My Dysautonomic Destiny


By Daniel Jacoby
June 2002

I: Pre-Dysautonomia

It was mid-1996. I'd just celebrated my 36th birthday. I had been in business for myself for almost 10 years and had a fantastic wife and daughter. Things in my professional and personal life were as good as they could be. My current company, which had only opened for business 3 short years earlier, was being bought by a public company and I would soon be able to take a few months off for a well deserved rest. Little did I know what the next few years would hold for me.

About a month into my 'rest' period, I noticed a very small lump on the lower right side of my neck. I walked into the Medical College of Virginia's Cancer Center on a Tuesday and asked if a surgeon was available to give me an opinion about the lump. As my wife and I stood in the lobby, the surgeon immediately identified the lump as thyroid cancer and asked when I would like to have it removed.
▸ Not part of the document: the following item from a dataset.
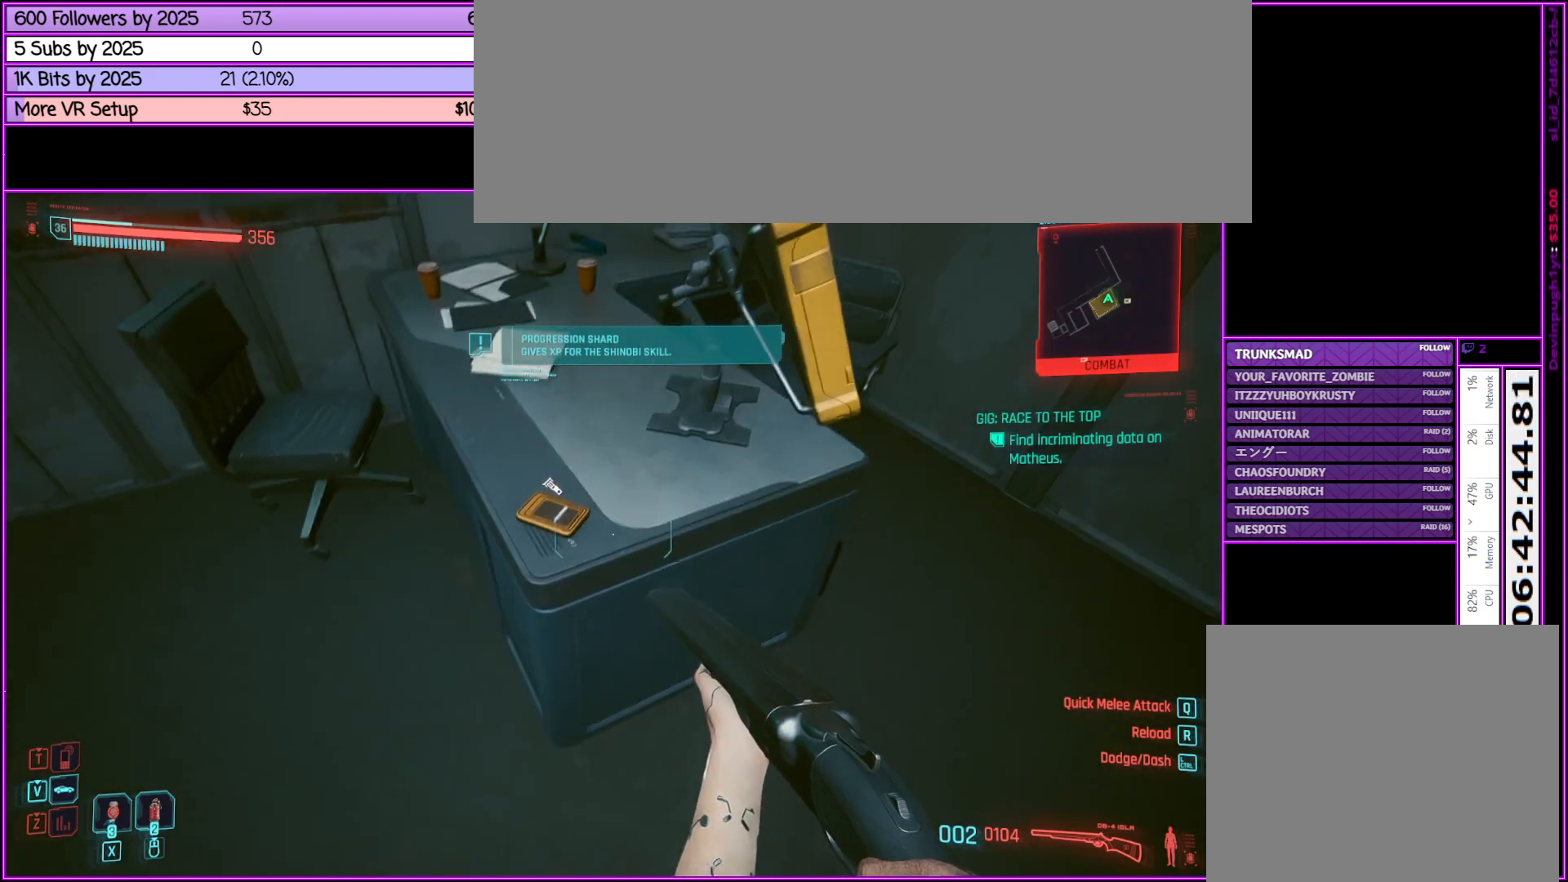
{"keys": ["d"], "mouse": [], "events": [[67, "f", "down"], [150, "f", "up"], [483, "d", "down"]]}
I jokingly said, "How about tomorrow?", to which he replied, "fine". Before I could begin to worry about my newly-diagnosed health status, I was getting my pre-op testing done, stopping by the lawyers to make sure my will was in order and waking up at 4am Wednesday for my scheduled 6am surgery. Everything went fine. After a couple of weeks of recovery, they scanned me for remnants of the cancer but found nothing. This was a bonus, as I would not have to go through any radiation therapy. I had really dodged a bullet and had a fresh new perspective on life.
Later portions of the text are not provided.